Herbed Eggplant Compote
The delicious eggplant compote complements dishes like simple grilled meats, broiled fish and roasted chicken quite nicely. Because it is served at room temperature, you can make it ahead of time. If you end up refrigerating it, take it out long enough before serving to come up to room temperature. This allows the fragrant flavors of your fresh herbs to fully develop.
- 1 tablespoon seasoned rice vinegar
- 2 tablespoons vegetable oil
- 2 medium shallots, thinly sliced
- 2 medium eggplants, peeled and sliced lengthwise into 1-inch thick strips
- 1/2 teaspoon ground cumin
- 1/2 teaspoon ground coriander
- Salt and freshly ground black pepper to taste
- 1 tablespoon chopped fresh cilantro
- 1 tablespoon chiffonade of fresh mint
- 1 tablespoon chiffonade of fresh basil
Pre-heat your oven to 425°F.
Mix the rice vinegar and oil in a medium bowl, add the sliced shallots, toss and set aside.

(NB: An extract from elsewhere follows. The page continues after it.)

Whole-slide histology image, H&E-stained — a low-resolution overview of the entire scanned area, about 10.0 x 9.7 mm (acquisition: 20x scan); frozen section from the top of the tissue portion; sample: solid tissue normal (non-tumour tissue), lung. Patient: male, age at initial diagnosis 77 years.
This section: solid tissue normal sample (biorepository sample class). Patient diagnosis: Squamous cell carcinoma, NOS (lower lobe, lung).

Line a baking sheet with parchment paper and arrange the eggplant in a single layer. Brush with a little vegetable oil and sprinkle with the cumin, coriander, salt and freshly ground pepper. Roast for 8 to 10 minutes, or until eggplant is softened and lightly caramelized. Remove from oven and allow to cool slightly.
Cut the eggplant strips into 1-inch cubes. Add to the shallot, vinegar and oil mixture. Add the prepared herbs and toss gently to combine. Transfer to a serving bowl and garnish.